Sempre achei que os perfumes se
acentuavam nos domingos, principalmente na minha casa. A missa da manhã, das
sete, era obrigatória. Eu, criança obedecia, por que isso faz parte do
protocolo infantil, Meus irmãos adolescentes e já rapazinhos, não tinha opção
mesmo e nem era por causa de alguma espécie de protocolo. Obedeciam e iam à primeira
missa da manhã, mesmo que os bailinhos de sábado houvessem lhes roubado a
disposição de acordar tão cedo. Mas eles eram jovens, tinham energia e tinham
bicicletas, bicicletas GORICKE com o cheiro de graxa das engrenagens. Não
precisavam fazer o trajeto da Vila da Usina à igreja a pé. Eles cheiravam
também à Brilhantina GLOSTORA que passavam generosamente nos cabelos para fixar
os topetes, pensando talvez, em prováveis olhares femininos à saída da igreja. Virtuosos,
nas bicicletas, se exibiam... Meu pai cheirava à uma loção de barba amadeirada
e minha mãe à pó de arroz. Aliás, fins de semana, a casa tinha vários cheiros: cheiro
de PARQUETINA, a cera que lustrava os assoalhos no sábado, cheiro de ANTISARDINA
que minhas irmãs usavam, possivelmente contra sardas, cheiro da revista O
CRUZEIRO, com sua tinta gráfica marrom e forte. Quem lembra? E eu ia á missa
com cheiro de Dorly, ainda do banho de tarde anterior. Sabia que na volta da
missa, um lauto café da manhã, com cheiros variados nos esperava. Só não
entendia porque eu também esperava o depois da missa se ainda não comungava? Jejum
desnecessário...
Lembro ainda de Tereza Cristina, uma
paixão precoce, que cheirava a talco EUCALOL. Por que me lembro? Por um desses
motivos que um homem não esquece: a primeira namorada. Eu tinha oito anos e já
sentia o coração bater incontrolado quando a via. Éramos vizinhos e eu passava
horas no portão, só pra vê-la na casa em frente. Não nos falávamos quase,
porque meninos e meninas, pouco se falavam. Acontece, que numa noite de
quinta-feira, houve o aniversário de Glaucia (outra menina) e todos as crianças
da Vila da Usina foram convidados. Entre brincadeiras, também se brincou de
namorar. Acho que pela primeira vez peguei na mão de uma menina de modo a
acelerar meu coração... Brincar de namorar era assim, desse jeito combinamos,
os meninos e as meninas, naquela noite. “Namorei” umas quatro desse modo. No
final, audacioso (sim, eu era!) propus-lhe que namorássemos também no domingo
de manhã, no campinho de futebol. Ela disse que sim, meu coração disparou e mal
pude esperar aquele domingo depois da missa.

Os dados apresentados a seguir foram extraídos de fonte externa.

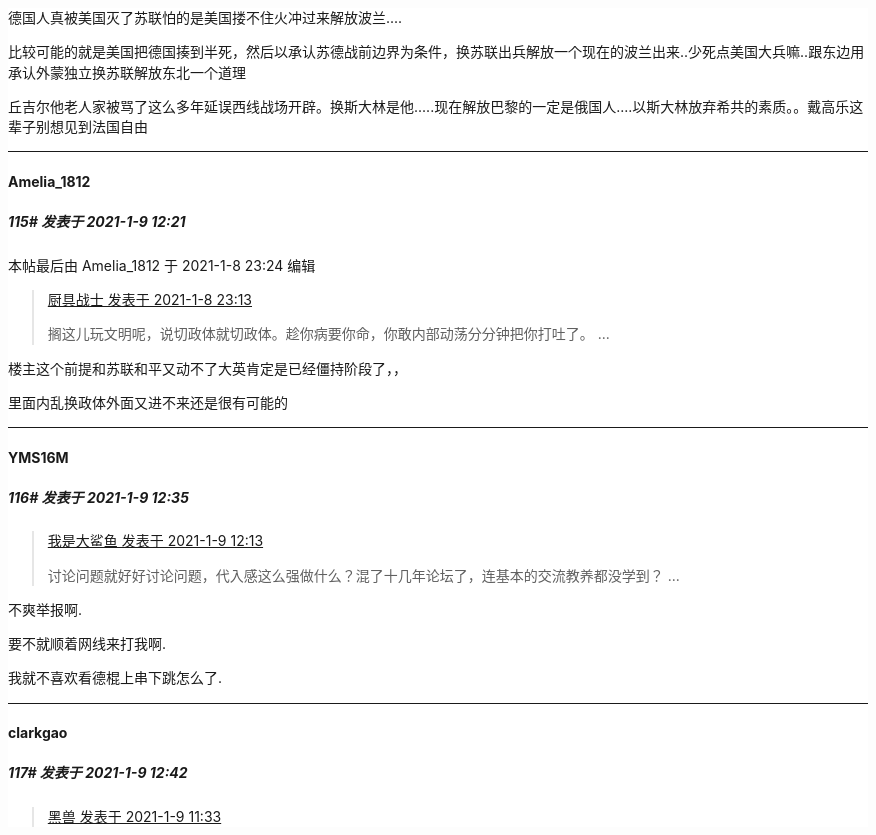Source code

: 德国人真被美国灭了苏联怕的是美国搂不住火冲过来解放波兰....


比较可能的就是美国把德国揍到半死，然后以承认苏德战前边界为条件，换苏联出兵解放一个现在的波兰出来..少死点美国大兵嘛..跟东边用承认外蒙独立换苏联解放东北一个道理


丘吉尔他老人家被骂了这么多年延误西线战场开辟。换斯大林是他.....现在解放巴黎的一定是俄国人....以斯大林放弃希共的素质。。戴高乐这辈子别想见到法国自由







*****

####  Amelia_1812  
##### 115#       发表于 2021-1-9 12:21



 本帖最后由 Amelia_1812 于 2021-1-8 23:24 编辑 
<blockquote><a href="httphttps://bbs.saraba1st.com/2b/forum.php?mod=redirect&amp;goto=findpost&amp;pid=49983070&amp;ptid=1981901" target="_blank">厨具战士 发表于 2021-1-8 23:13</a>

搁这儿玩文明呢，说切政体就切政体。趁你病要你命，你敢内部动荡分分钟把你打吐了。 ...</blockquote>
楼主这个前提和苏联和平又动不了大英肯定是已经僵持阶段了，，

里面内乱换政体外面又进不来还是很有可能的







*****

####  YMS16M  
##### 116#       发表于 2021-1-9 12:35



<blockquote><a href="httphttps://bbs.saraba1st.com/2b/forum.php?mod=redirect&amp;goto=findpost&amp;pid=49983069&amp;ptid=1981901" target="_blank">我是大鲨鱼 发表于 2021-1-9 12:13</a>

讨论问题就好好讨论问题，代入感这么强做什么？混了十几年论坛了，连基本的交流教养都没学到？ ...</blockquote>
不爽举报啊.

要不就顺着网线来打我啊.

我就不喜欢看德棍上串下跳怎么了.







*****

####  clarkgao  
##### 117#       发表于 2021-1-9 12:42



<blockquote><a href="httphttps://bbs.saraba1st.com/2b/forum.php?mod=redirect&amp;goto=findpost&amp;pid=49982828&amp;ptid=1981901" target="_blank">黑兽 发表于 2021-1-9 11:33</a>
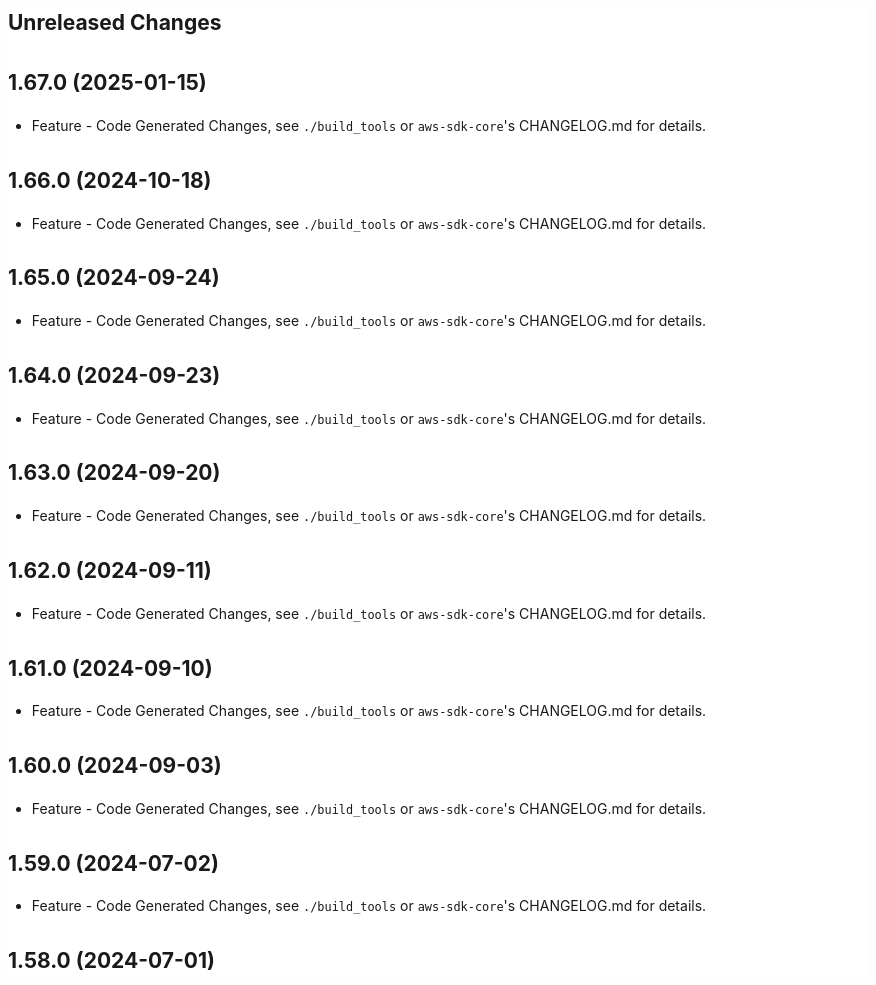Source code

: Unreleased Changes
------------------

1.67.0 (2025-01-15)
------------------

* Feature - Code Generated Changes, see `./build_tools` or `aws-sdk-core`'s CHANGELOG.md for details.

1.66.0 (2024-10-18)
------------------

* Feature - Code Generated Changes, see `./build_tools` or `aws-sdk-core`'s CHANGELOG.md for details.

1.65.0 (2024-09-24)
------------------

* Feature - Code Generated Changes, see `./build_tools` or `aws-sdk-core`'s CHANGELOG.md for details.

1.64.0 (2024-09-23)
------------------

* Feature - Code Generated Changes, see `./build_tools` or `aws-sdk-core`'s CHANGELOG.md for details.

1.63.0 (2024-09-20)
------------------

* Feature - Code Generated Changes, see `./build_tools` or `aws-sdk-core`'s CHANGELOG.md for details.

1.62.0 (2024-09-11)
------------------

* Feature - Code Generated Changes, see `./build_tools` or `aws-sdk-core`'s CHANGELOG.md for details.

1.61.0 (2024-09-10)
------------------

* Feature - Code Generated Changes, see `./build_tools` or `aws-sdk-core`'s CHANGELOG.md for details.

1.60.0 (2024-09-03)
------------------

* Feature - Code Generated Changes, see `./build_tools` or `aws-sdk-core`'s CHANGELOG.md for details.

1.59.0 (2024-07-02)
------------------

* Feature - Code Generated Changes, see `./build_tools` or `aws-sdk-core`'s CHANGELOG.md for details.

1.58.0 (2024-07-01)
------------------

Querem saber os cheiros do dia,
além daquele do protocolo da missa? O vento tinha um hálito melífluo das
Acácias-mimosas em início de primavera. Meu sapato, exageradamente engraxado
reacendia cheiros de pasta NUGGET e meu cabelo engomado pelo exagero de
Glostora não se abalava com o vento. Ela veio ao encontro comendo bolo, bolo de
chocolate, com cheiro de TODDY e me ofereceu um pedaço. Me deu a mão (sim, a
iniciativa foi dela!) e ficamos um longo tempo em total silêncio, de mãos
dadas, até que a proximidade do almoço nos separou. Simples assim. Apenas isso.
Lembro que combinamos “namorar” outras vezes, mas não aconteceu. Nunca mais
falamos sobre aquilo. Crescemos e, ironicamente, nunca fomos amigos, mesmo que nunca
tenhamos brigado. A vida simplesmente empurrou cada um de nós para um canto
diferente e ficou em mim apenas a lembrança do seu perfume Eucalol, daquela
manhã de domingo, que a memória teima em trazer de volta, sempre que um ruído
de primavera espalha no ar o cheiro melífluo das acácias. Lembrar é bom!